■■恋は懲らしめ……■■
2016/06/09
久しぶりに須賀敦子『ユルスナールの靴』を読んだ。
美しい文章は、あたまのなかの汚れたものを拭いとってくれる、そんなかんじがする。
そんなふうにこのところ強く感じるものだから、ラインをたくさん引いてしまった。
そのうちのいくつかを。ユルスナールの『火』から。
これはユルスナールの「狂気に触れる」ほどの激しい恋が不毛に終わったあとに、生まれた作品。
だからか、胸に迫るものがある。
狂気にふれるほどの恋を経験したと思えている人にとっては、たぶん。
「なにも恐れることはない。
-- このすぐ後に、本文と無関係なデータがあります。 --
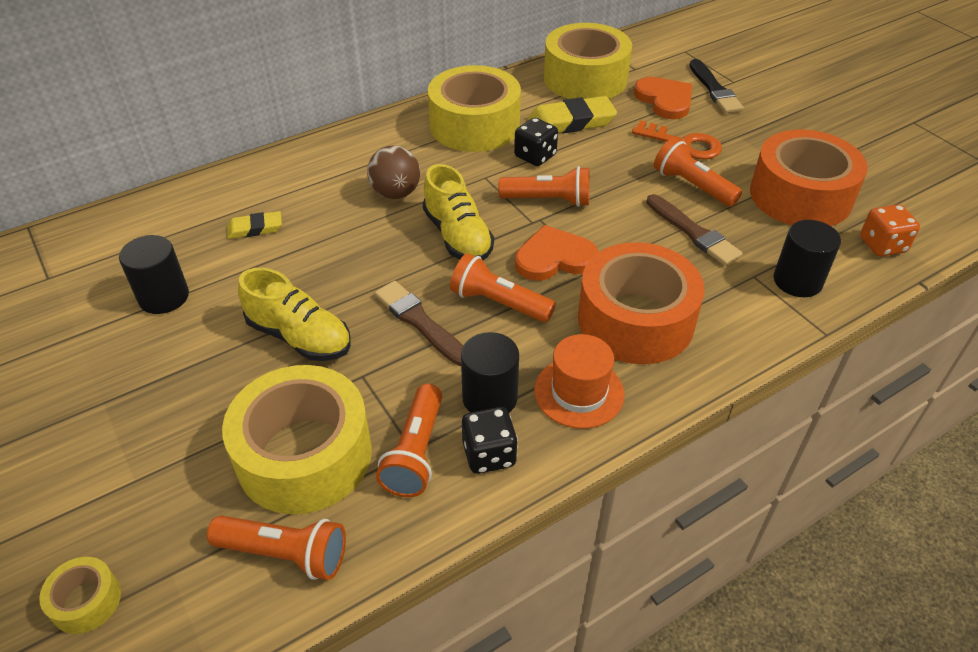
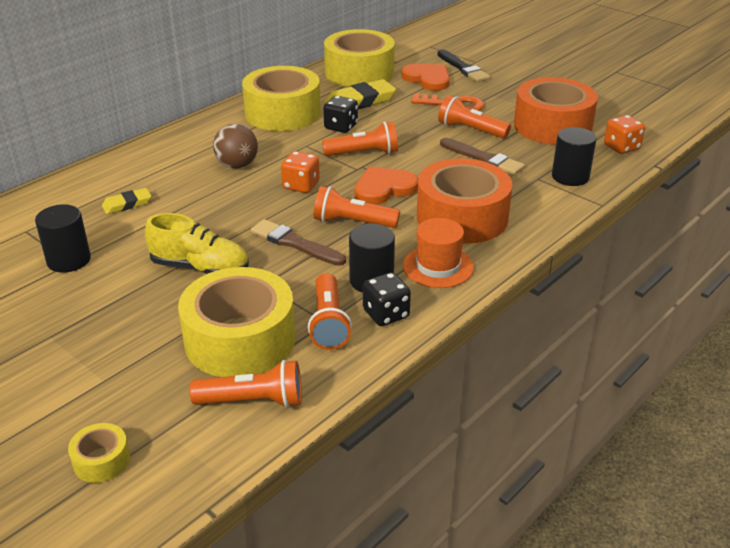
camera: 15 degrees left, 10 degrees down
yellow shoe [423,164,494,260] -> orange dice [281,151,320,193]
わたしはどん底に触れた。あなたの心よりも低いところに落ちることはできない」
「恋は懲らしめに似ている。わたしたちはひとりでいられなかったから罰せられているのだ」
私は、恋をしていないと書けませーん、とか言っているけれど、もちろんこれはつねに誰か特定の人と恋愛をしている、というわけではなく、恋から離れないでいるということだ。
そして、恋愛の最中はたいしたものは書けない。
狂ったようなメモは残せるけれど、それが作品として結実するのは、長いときが経ったあと。
それにしてもユルスナールの表現は秀逸。
「なにも恐れることはない。わたしはどん底に触れた。あなたの心よりも低いところに落ちることはできない」なんて思い出し笑いじゃなくて、思い出し泣きができるくらいでしょう。
そう、「なにも恐れることはない」と思えることの、あの絶望。
「恋は懲らしめに似ている。わたしたちはひとりでいられなかったから罰せられているのだ」
あの苦しみは、懲らしめられているんだって、罰せられているんだって。
ひとりでいられなかったから、罰を受けているんだって。
マリリンは自由でなければ息ができなくなっちゃうひとだったけれど、ひとりではいられないひとでもあった。だからあんなに苦しんだのかな。まるで他人事のように書いている私はずるいな。
ひとりきりになりたくて、叫びたくなることだってあるのに、ひとりきりがさびしくてさびしくてどうにもこうにもならないときがある。自分がうとましい。仕事まみれの夏の盛り。